We previously delved into this video in great — some might say excruciating —  detail, even discovering the identity of "Jim." You can read more about the politics of health care in Illinois from that time by reading our complete item, " Obama statements on single-payer have changed a bit. "

Suffice to say, Obama's public remarks and statements have moderated since 2003.

In other statements, Obama has spoken favorably of single-payer in concept, but always adding qualifiers.

  • In February 2004, about a month before the primary election in the U.S. Senate race, the Associated Press reported the stance of all the candidates on universal health care. "Obama says he supports the idea of universal health care but does not think a single-payer government system is feasible. He says the government should be the health care provider of last resort for the uninsured." In a rundown of all the candidates' positions, the Associated Press summarized Obama's position as "Support, but 'probably not at this stage,' a single-payer government system."
  • In his book The Audacity of Hope , published in October 2006 when he was a U.S. senator, Obama described single-payer as the hope of the left, while those on the right wanted a market-based approach. "It's time we broke this impasse by acknowledging a few simple truths," Obama wrote, suggesting a system much like the one he supports today.
  • In April 2007, a few months after he declared his candidacy for presidency, the Chicago Tribune reported, "Obama has pledged that, if elected, all Americans would have health care coverage by the end of his first term. He has said he is reluctant to switch to a 'single-payer' national health insurance system because of the difficulty in making a quick transition from the employer-based private system."

But the 2003 video strikes a very different tone from the remarks above. After weighing all the evidence, we concluded that Obama, as a candidate who was trying to appeal to a liberal electorate, took a strong position on single payer, but then over the years moderated his position to appeal to a broader national audience. We rated him a Half Flip on our Flip-O-Meter, a tool we use to gauge when political leaders and others change positions.

Getting back to Obama's statement in Portsmouth, he said, "I have not said that I was a single-payer supporter because, frankly, we historically have had a employer-based system in this country with private insurers, and for us to transition to a system like that I believe would be too disruptive."

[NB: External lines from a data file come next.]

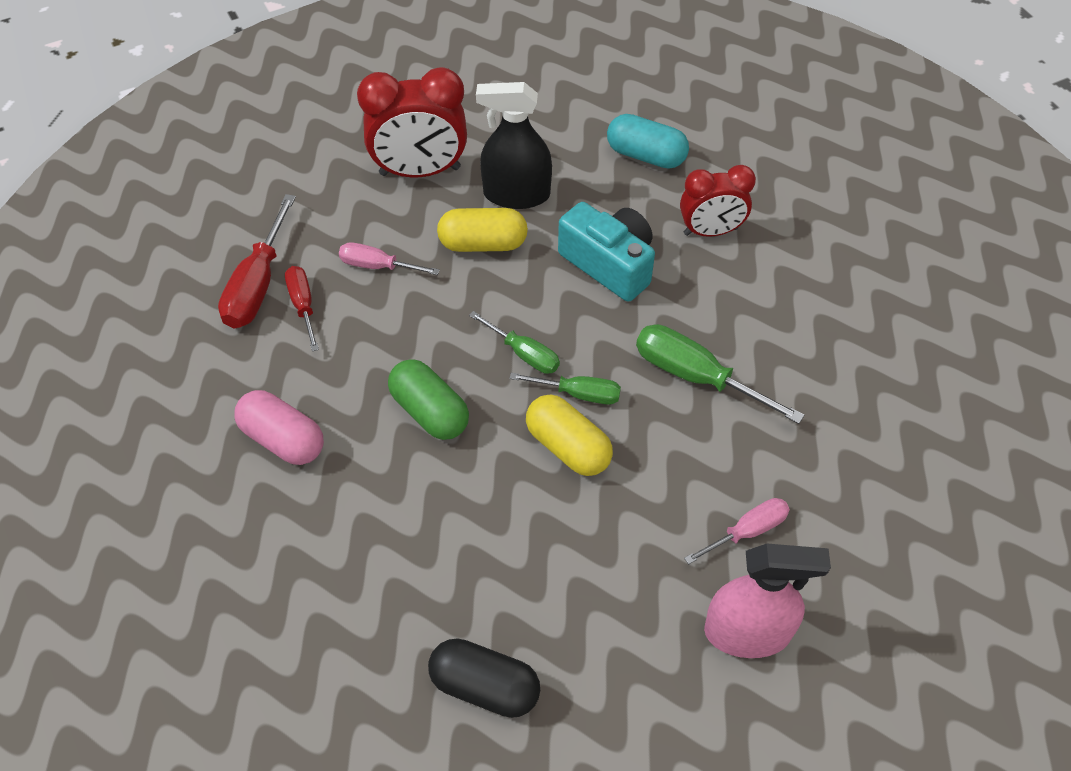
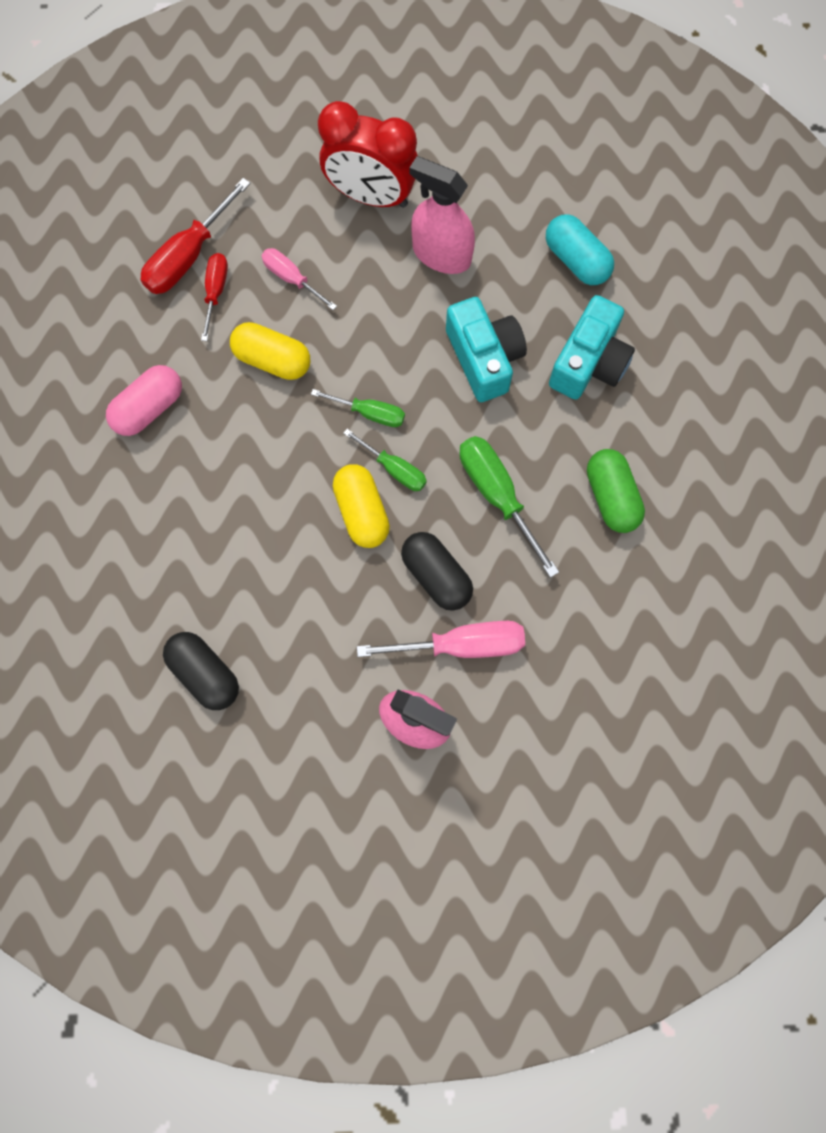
camera: 25 degrees right, 20 degrees up
pink capsule [234,390,324,465] -> pink capsule turned 75 degrees clockwise [106,365,182,436]
green capsule [388,359,469,440] -> green capsule moved to [587,449,645,533]
yellow capsule [437,208,528,252] -> yellow capsule moved to [230,322,310,380]
green screwdriver [469,311,560,374] -> green screwdriver turned 45 degrees counterclockwise [311,389,405,427]
black spray bottle [476,82,552,209] -> pink spray bottle [409,156,475,274]
red clock [680,165,756,237] -> turquoise camera [549,295,635,400]
pink screwdriver [684,498,790,564] -> pink screwdriver [357,621,525,658], size x1.62
none -> black capsule [401,532,473,611]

But he has said in the past he supports a single-payer plan, and the questioner was correct that Obama's thinking has evolved over the years. Obama's answer strikes us as too artful. The 2003 YouTube video shows at one time he supported a single-payer system with little to no reservation. We agree that Obama does not support single payer now, but it's not correct to say that he has never supported it, which is certainly the impression you get from the answer he gave at the town hall. We rate his statement False.